Building the Invoker Archetype for Remnant II: The Forgotten Kingdom DLC

The first Skill we came up with was Way of Kaeula. It came together quick because a Water Skill is so versatile. You can slow enemies, speed up allies, and hey… “Making it Rain” is just cool. The second Skill, Way of Meidra, was a more support-based option. While it affects both allies and enemies, we wanted the focus to center around allowing allies to heal themselves through fighting debuffed enemies. At this point, we had a speed/slow option and a debuff/heal option, and we wanted a more “self-serving” option. Way of Lydusa was a means to allow the player to feel like a boss, so to speak. They weaken the defenses of their enemies while also collecting shards they’ve chipped off from their now-brittle exterior. It felt cool to be able to pull something away from the enemy only to use it to damage them and their cohorts!

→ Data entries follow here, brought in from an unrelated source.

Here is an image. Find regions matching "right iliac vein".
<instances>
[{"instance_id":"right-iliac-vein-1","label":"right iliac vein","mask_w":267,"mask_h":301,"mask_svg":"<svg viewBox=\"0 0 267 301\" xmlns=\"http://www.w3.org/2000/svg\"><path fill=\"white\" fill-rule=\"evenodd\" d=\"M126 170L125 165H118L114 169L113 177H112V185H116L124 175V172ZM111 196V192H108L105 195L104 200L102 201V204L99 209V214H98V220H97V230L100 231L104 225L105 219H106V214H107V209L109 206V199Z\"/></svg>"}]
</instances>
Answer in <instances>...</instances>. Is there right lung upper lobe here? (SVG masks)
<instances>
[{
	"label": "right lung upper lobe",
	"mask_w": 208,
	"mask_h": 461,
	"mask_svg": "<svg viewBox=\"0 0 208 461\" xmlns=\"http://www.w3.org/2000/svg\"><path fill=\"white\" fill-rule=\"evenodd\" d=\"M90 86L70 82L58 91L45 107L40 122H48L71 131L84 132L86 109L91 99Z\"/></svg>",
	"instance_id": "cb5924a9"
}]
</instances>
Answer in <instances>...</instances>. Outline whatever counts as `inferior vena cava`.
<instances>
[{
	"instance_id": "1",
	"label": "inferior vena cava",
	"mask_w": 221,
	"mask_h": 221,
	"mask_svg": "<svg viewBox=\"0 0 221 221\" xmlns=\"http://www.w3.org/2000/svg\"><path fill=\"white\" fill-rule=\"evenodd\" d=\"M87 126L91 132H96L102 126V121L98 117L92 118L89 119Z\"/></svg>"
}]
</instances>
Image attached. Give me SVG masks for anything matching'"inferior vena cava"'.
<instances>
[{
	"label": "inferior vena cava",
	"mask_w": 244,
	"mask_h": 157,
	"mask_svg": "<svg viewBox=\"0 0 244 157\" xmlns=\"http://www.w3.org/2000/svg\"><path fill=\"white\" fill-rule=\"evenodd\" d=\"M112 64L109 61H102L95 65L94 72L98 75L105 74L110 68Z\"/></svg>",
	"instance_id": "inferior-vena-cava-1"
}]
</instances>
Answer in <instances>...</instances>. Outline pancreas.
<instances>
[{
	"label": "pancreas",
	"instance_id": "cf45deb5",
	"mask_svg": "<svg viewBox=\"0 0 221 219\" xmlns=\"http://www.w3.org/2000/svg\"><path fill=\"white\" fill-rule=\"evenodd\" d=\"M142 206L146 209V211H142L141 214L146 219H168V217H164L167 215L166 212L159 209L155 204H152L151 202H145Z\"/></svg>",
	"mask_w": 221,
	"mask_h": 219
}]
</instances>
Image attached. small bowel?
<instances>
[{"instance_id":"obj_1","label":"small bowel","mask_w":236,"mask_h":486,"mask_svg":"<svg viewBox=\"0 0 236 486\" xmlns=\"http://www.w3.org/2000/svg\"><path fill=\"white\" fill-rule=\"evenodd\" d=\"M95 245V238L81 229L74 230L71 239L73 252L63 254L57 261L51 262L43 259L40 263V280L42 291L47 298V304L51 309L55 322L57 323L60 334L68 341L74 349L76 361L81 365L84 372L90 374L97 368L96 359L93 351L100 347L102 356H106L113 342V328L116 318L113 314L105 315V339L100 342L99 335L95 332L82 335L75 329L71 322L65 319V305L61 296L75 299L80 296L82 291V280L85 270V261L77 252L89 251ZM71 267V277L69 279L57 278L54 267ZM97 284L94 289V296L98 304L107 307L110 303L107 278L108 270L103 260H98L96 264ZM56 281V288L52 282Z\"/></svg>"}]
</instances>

Usually, most Archetypes come together in a similar way. We figure out the theme first, then we figure out a marquee Skill. For Invoker, it was “Skill/Jungle” theme, and the marquee Skill was Way of Kaeula. From there, we build around it until we have all three unique options. After that, most perks almost write themselves, especially if the Archetype theme is exceptionally strong up front.

Then it’s time to get Concept Art involved. We talk about the theme “Is this Archetype evil? Positive? Neutral? Is it pure DPS or is it support. Maybe a hybrid?”. Ideally, we also present the Concept Artist some pictures we discovered that highlight the mood and maybe even give some insight into potential armor ideas. They go off and do their thing and bring us a handful of concepts and we provide feedback “1A looks too friendly” or “that part on the gloves in image 2C is exactly what we are looking for… maybe that could continue through the pants / boots as well”. We usually go back and forth for a bit, and they go off and come back with a more focused second pass. Rarely do we need a third pass. We submit the look to the Creative Director (David Adams) and 99/100 times, he says “COOL”.

Next, we review the Skills, Perks, Trait and any special behavior with the Gameplay Engineering Team and Technical Designers. We review each element to determine how complex they are to make sure they can fit within our schedule. Sometimes we may have to rethink something, and sometimes we are inspired to enhance our designs even further because someone points out an additional feature that may be appropriate. We also talk to the Animation team in case we have any special requests (casting animations, other features, etc).

As each element comes online – usually the Prime or an individual Skill – we start to test them out in our combat test room. Sometimes things sound great on paper but in practice they leave something to be desired. This is where we start to determine if something is missing, too complex or confusing, too cumbersome, or if we are on the right path. Quite often we will test the first pass of a Skill and think “ok, this is pretty awesome!”. We tune things like damage or healing values, ranges, durations etc… to get them feeling “good for a first pass”. If we are happy with them, we send them to VFX and SFX to really help make them shine. However, if we find something missing, then we take some time to figure out where it can improve and after it’s adjusted, we redo the “first pass” testing process over again.